Re: Forcing modperl processes to restart after N requests
by flexvault (Monsignor) on Oct 12, 2012 at 15:29 UTC

    alain_desilets,

    Have you tested how long it takes to refresh the web-server?

    We have a "slow time" when we refresh all of our high usage servers. We have some persistent Perl applications that we could refresh and the clients waited for the server to respond. Unfortunately with Apache2, mod-perl would go crazy trying to re-connect to the persistent Perl application, which created errors trying to refresh the socket. For us, the downtime could be measured in seconds. Refresh didn't work correctly, but we just did a 'stop' followed by a 'start', which worked fine.

    Just a suggestion.

    Good Luck

    "Well done is better than well said." - Benjamin Franklin

Re: Forcing modperl processes to restart after N requests
by Anonymous Monk on Oct 12, 2012 at 18:15 UTC
    As an aside, the Plack subsystem (often used with FastCGI) has support for this in an obscure parameter called "harakiri." Aptly-named but hard to spot the docs. It terminates the worker after a specified number of requests.

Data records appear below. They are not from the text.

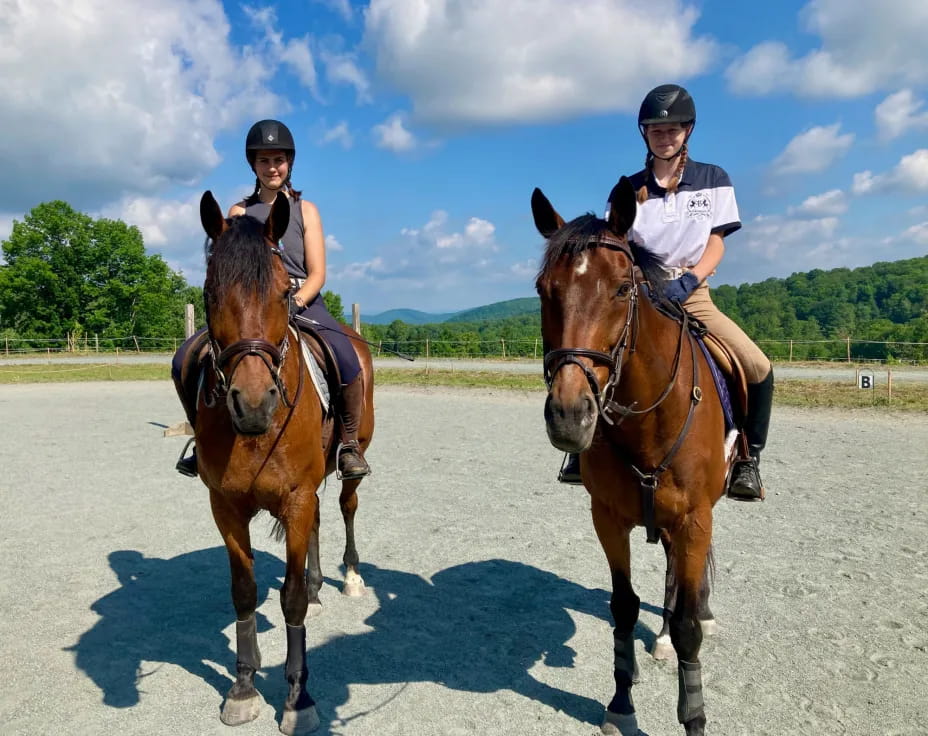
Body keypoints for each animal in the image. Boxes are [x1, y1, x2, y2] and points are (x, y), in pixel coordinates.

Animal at [185, 191, 374, 734]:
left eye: (282, 293)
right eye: (210, 293)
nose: (253, 404)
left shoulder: (295, 498)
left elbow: (288, 600)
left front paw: (297, 698)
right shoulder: (226, 507)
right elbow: (245, 592)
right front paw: (244, 688)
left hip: (350, 464)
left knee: (347, 507)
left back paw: (350, 577)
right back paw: (317, 584)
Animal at [532, 176, 728, 736]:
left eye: (623, 288)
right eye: (544, 290)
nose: (569, 415)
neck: (649, 420)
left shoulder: (694, 519)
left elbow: (688, 626)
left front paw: (693, 716)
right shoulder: (608, 518)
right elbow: (623, 608)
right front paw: (621, 702)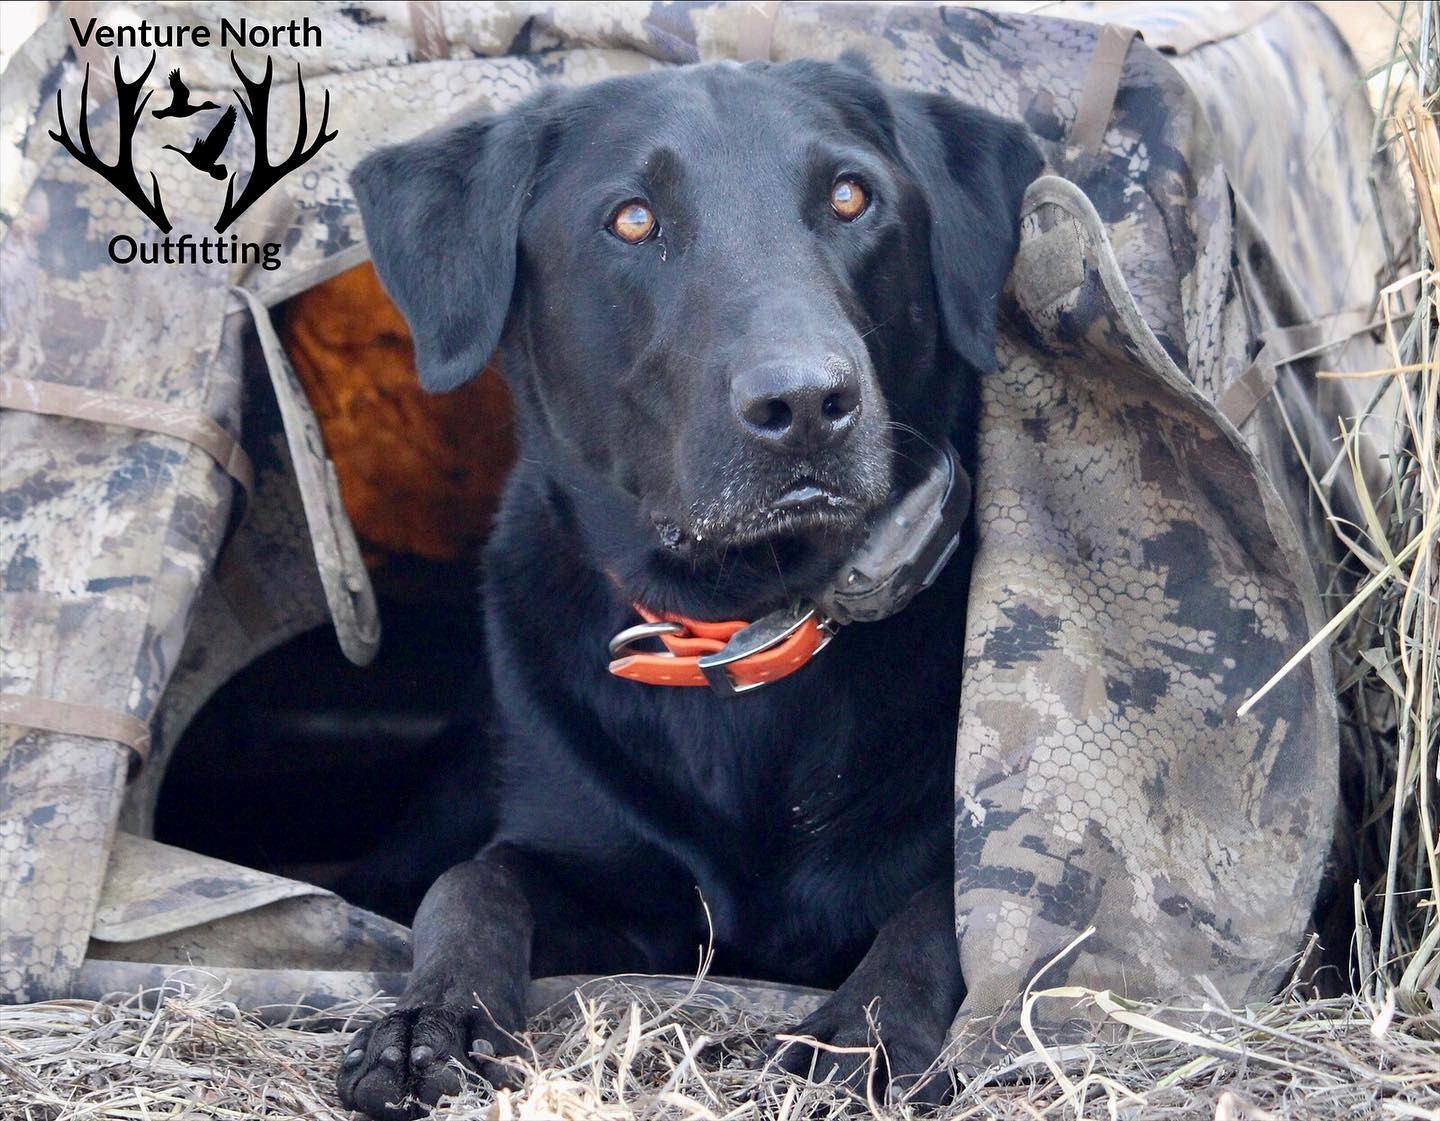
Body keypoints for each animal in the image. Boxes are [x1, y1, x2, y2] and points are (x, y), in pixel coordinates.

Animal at [338, 57, 1041, 1119]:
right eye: (634, 219)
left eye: (851, 197)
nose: (806, 404)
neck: (744, 617)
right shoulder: (625, 896)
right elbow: (472, 881)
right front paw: (430, 1018)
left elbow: (946, 911)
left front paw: (859, 1034)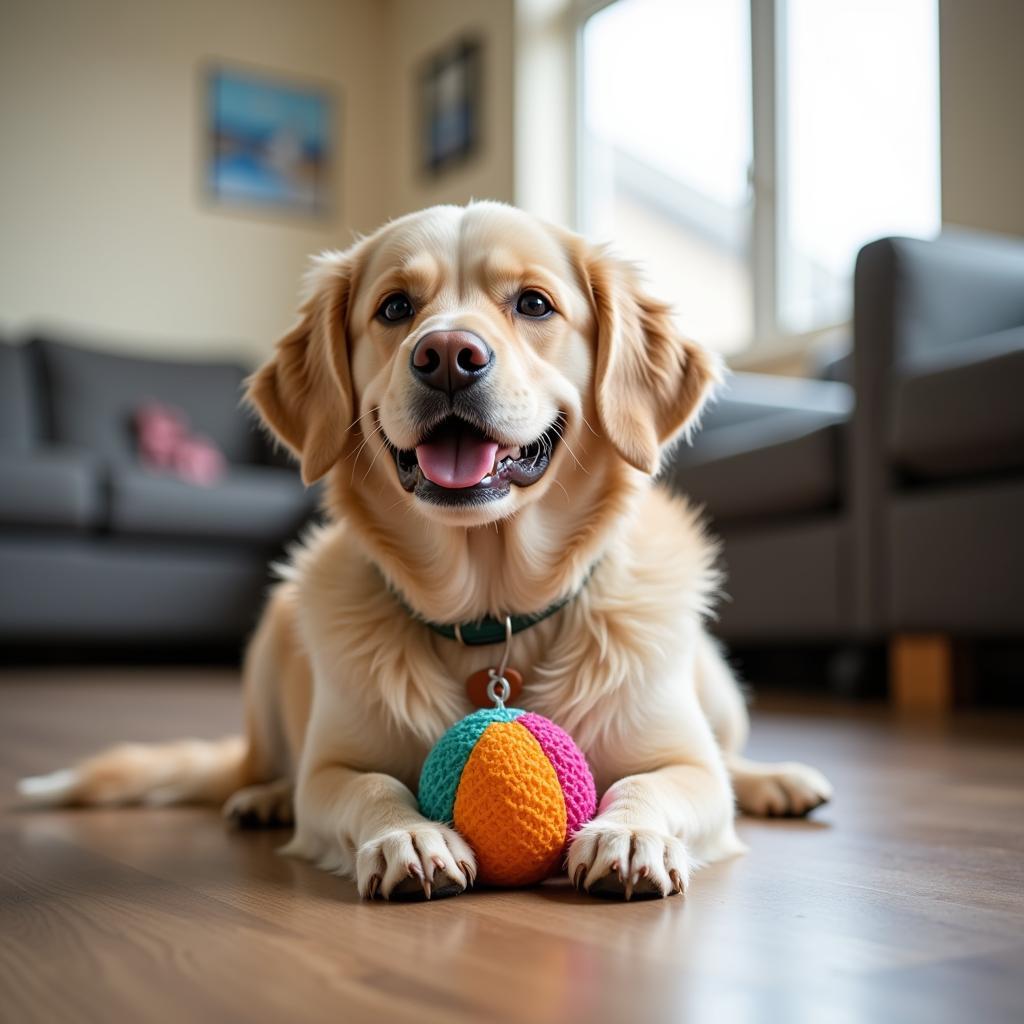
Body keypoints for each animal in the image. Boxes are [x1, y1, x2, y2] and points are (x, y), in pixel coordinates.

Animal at [18, 203, 831, 901]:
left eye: (534, 304)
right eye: (394, 309)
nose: (446, 355)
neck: (494, 613)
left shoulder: (684, 762)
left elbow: (656, 782)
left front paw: (629, 835)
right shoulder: (334, 769)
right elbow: (370, 785)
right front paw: (409, 837)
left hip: (714, 680)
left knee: (730, 757)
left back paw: (775, 780)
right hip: (275, 633)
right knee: (273, 767)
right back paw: (266, 795)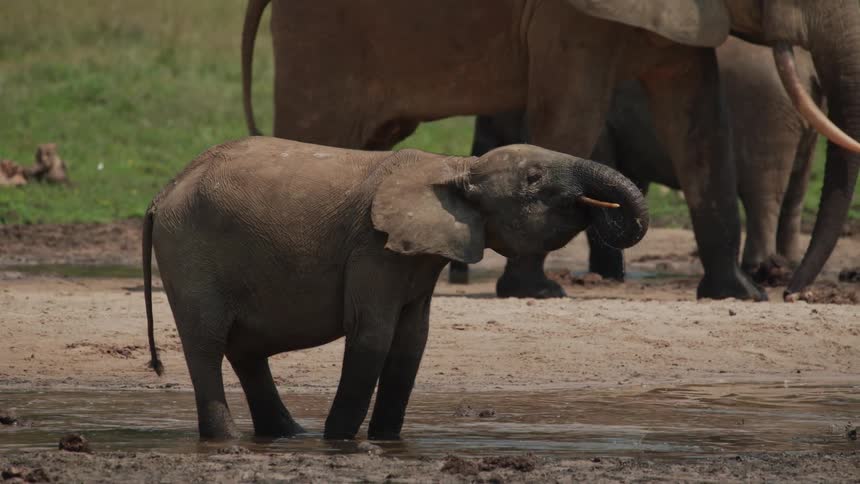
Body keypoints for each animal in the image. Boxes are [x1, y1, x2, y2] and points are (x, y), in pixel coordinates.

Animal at [142, 137, 648, 440]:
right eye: (533, 179)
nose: (600, 210)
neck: (457, 168)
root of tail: (161, 193)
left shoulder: (417, 259)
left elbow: (411, 343)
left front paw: (386, 441)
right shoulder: (374, 249)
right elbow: (373, 336)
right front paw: (341, 442)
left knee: (246, 352)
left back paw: (289, 436)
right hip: (189, 249)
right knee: (208, 345)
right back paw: (230, 439)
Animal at [451, 37, 823, 287]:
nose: (459, 277)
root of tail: (808, 70)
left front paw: (606, 276)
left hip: (766, 111)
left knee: (764, 191)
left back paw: (758, 271)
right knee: (796, 189)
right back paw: (785, 267)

      nothing which is well documented is obscure :)

      PSGI kill -> PSGI::Extensions

      psgix.harakiri: A boolean which is true if the PSGI server supports harakiri mode, that kills a worker (typically a forked child process) after the current request is complete.

      psgix.harakiri.commit: A boolean which is set to true by the PSGI application or middleware when it wants the server to kill the worker after the current request.

      That's a really good example for a self documenting method name... ;-) Thank you for that comment.
        It was a good name, even cute, but the devil himself to find in the documentation at the time.